The board’s decision to approve the ninth review of Pakistan’s economy enables the immediate disbursement of an amount equivalent to $498.1 million, bringing total disbursements to $ 4.98 billion, according to a short announcement by the IMF.
In September 2013, the IMF had approved the three-year extended arrangement, which is going to expire in September next year.
However, like most of the previous reviews, the IMF had to give two more waivers after Islamabad could not meet conditions on restricting the budget deficit and reducing net domestic assets within the limits prescribed by the lender for July-September period.
The government also could not meet the condition of collecting Rs640 billion, falling short of the target by Rs40 billion. The IMF had placed the pre-condition of imposing Rs40 billion additional taxes for the tenth loan tranche.
The IMF board also allowed modification of performance criteria of net domestic assets for October-December period, said the lender’s statement said.
With the last two waivers, the IMF has so far given 14 waivers in nine reviews of Pakistan’s economy, highlighting its lenient policy towards implementation of structural reforms.
The government met the conditions on increasing net international reserves, reducing government borrowings from the central bank, and foreign currency swaps for July-September period. It also met the indicative ceiling on accumulation of power sector arrears and the indicative floor on social spending under the Benazir Income Support Programme (BISP).
Pakistan’s record on achieving tough conditions remains poor and the programme has entered a critical phase where the IMF will toughen its stance, particularly on increasing tax revenues and the privatisation programme.
The chief of the IMF mission in Pakistan, Tokhir Mirzoev, on Friday shared his views on Pakistan’s economic affairs in a guarded manner. He compared the country with its other regional peers.
Pakistan did not seem to stand out in terms of improvements in governance, regulatory regime, controlling corruption and maintaining rule of law compared with other regional states including China, India and Bangladesh, said Tokhir Mirzoev while speaking at Pakistan Institute of Development Economists conference here on Friday.
He outlined certain prerequisites for achieving higher and sustainable growth including macroeconomic stability, central bank independence, investment climate, materialising the China-Pakistan Economic Corridor (CPEC), tackling energy crisis, mobilising tax revenues and curbing loss making public sector enterprises.
“Pakistan has achieved GDP growth in the range of 4 to 4.5% in three years period but China, India and Bangladesh have achieved growth at a much faster pace,” the IMF chief said.
For controlling corruption, he said that Pakistan did not seem to stand out on this account compared with other regional states.
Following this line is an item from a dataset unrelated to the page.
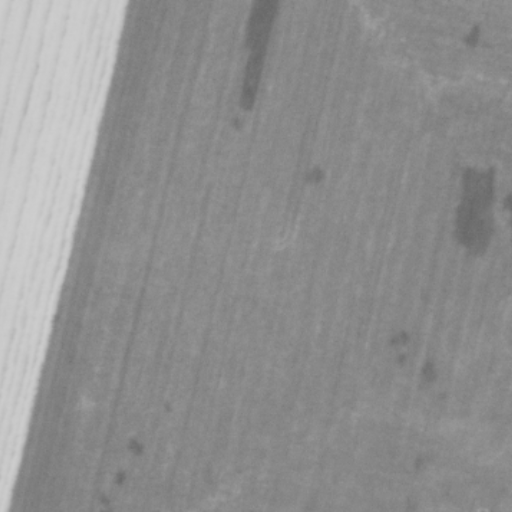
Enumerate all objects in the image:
crop: (256, 256)
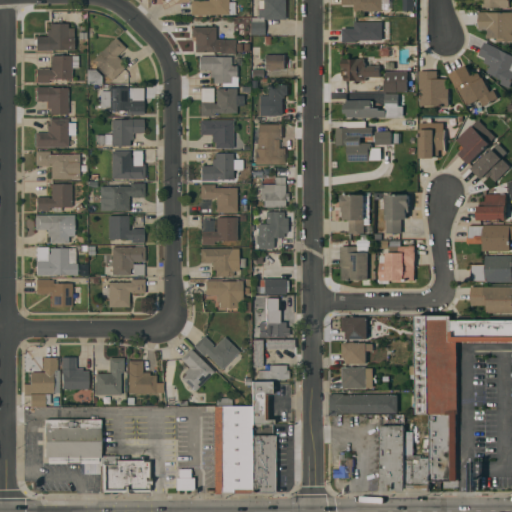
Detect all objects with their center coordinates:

He praised Pakistan’s performance in tackling the menace of terrorism.
He said the $6.2 billion IMF programme has helped Pakistan stabilise the economy, saying many other countries including South Korea and even UK continued the reform path even after completing the IMF programmes.
Citing historical background, the IMF mission chief said that Pakistan abandoned the reforms path after exiting the IMF programmes. He said that tax reforms can only be truly implemented if a country takes its ownership.
Since 1958, Pakistan has signed 19 loan programmes for averting a balance of payment crisis, said Dr Hafiz Pasha, former Finance Minister.
There are chances that the government will abandon the reforms afterwards aimed at getting the liberty to spend without restrictions ahead of 2018 general elections.
However, economists are of the view that the new government that will come in to power as a result of 2018 general elections will have to seek another programme due to growing foreign debt repayments.
Dr Pasha has projected that by 2019 when the new government will be in the office, Pakistan’s external debt will grow to $90 billion – up from current level of $65 billion and the country will require $20 billion a year just to meet external financing requirements.